Proposal for a meta-model of product-development processes

Article written with Isabella Bozza and presented at the 2nd International Conference on Planned Maintenance, Reliability, and Quality, Oxford, England, 2-3 April 1998, ISBN 0953257606

The success of BPR within the product-development areas strongly depends on the availability of a functional model of the As-Is process, suitable to be analyzed and restructured on the base of innovative rationalization/reengineerization strategies.
In the authors’ experience, only rarely the documentation of the product-development process available in the company can constitute an effective base for BPR. The available models are usually at a very high-level and are focused more on the company’s organizational structure than on the functional one; the other technical documentation is usually concerned with design criteria, dimensioning rules and procedures to solve very specific problems. So, the modelization of the As-Is product-development process is a key phase of BPR and, considering the intrinsic complexity of such kind of process and the problems connected to the knowledge elicitation, it’s also the most critical one.
The paper illustrates a meta-model of product-development processes to use as a modeling guide within  various production contexts: aeronautic, automotive, etc.

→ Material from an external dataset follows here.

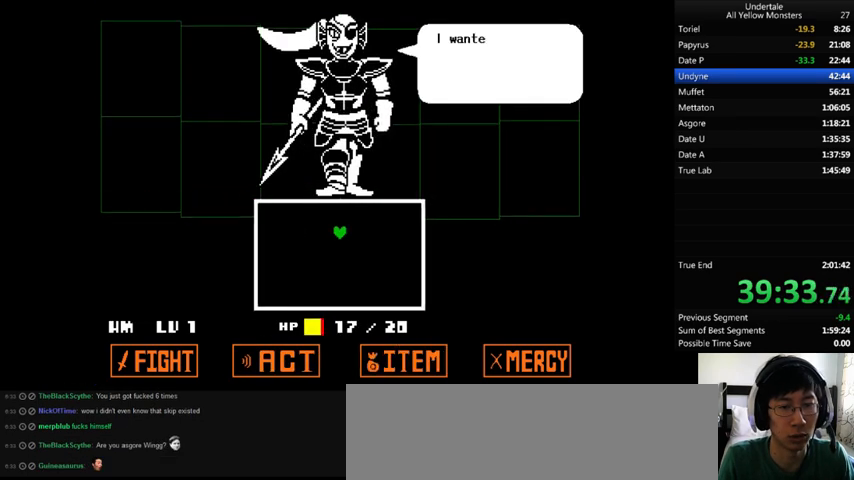
{"keys": ["z"], "events": [[67, "return", "down"], [67, "shift_r", "down"], [67, "x", "down"], [100, "return", "up"], [100, "shift_r", "up"], [100, "x", "up"], [100, "z", "down"], [200, "x", "down"], [200, "z", "up"], [267, "x", "up"], [267, "z", "down"], [367, "x", "down"], [367, "z", "up"], [433, "x", "up"], [433, "z", "down"]]}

The meta-model provides a functional description of a generic product-development process:

  1. it covers all the development phases of an assembled product (from the specification definition phase to the tools manufacture and type-testing phases), emphasizing the relations existing between the design of the assembly/sub-assemblies and the design of the parts included on such assembly/sub-assemblies;
  2. it clearly highlights the functional structure of the process, the product and information flows and the review/optimization cycles.

The meta-model, codified by means of the IDEF0 graphical language and including a glossary, offers an effective modeling base:

  1. it is generic but expressive, easily readable and interpretable and, therefore, it is able to properly drive the knowledge elicitation on specific product-development processes; 
  2. it can be contextualized on specific organizational and production environments, both by mapping the terms used on the company’s specific terms, and by further detailing the sub-process of interest for the BPR activities.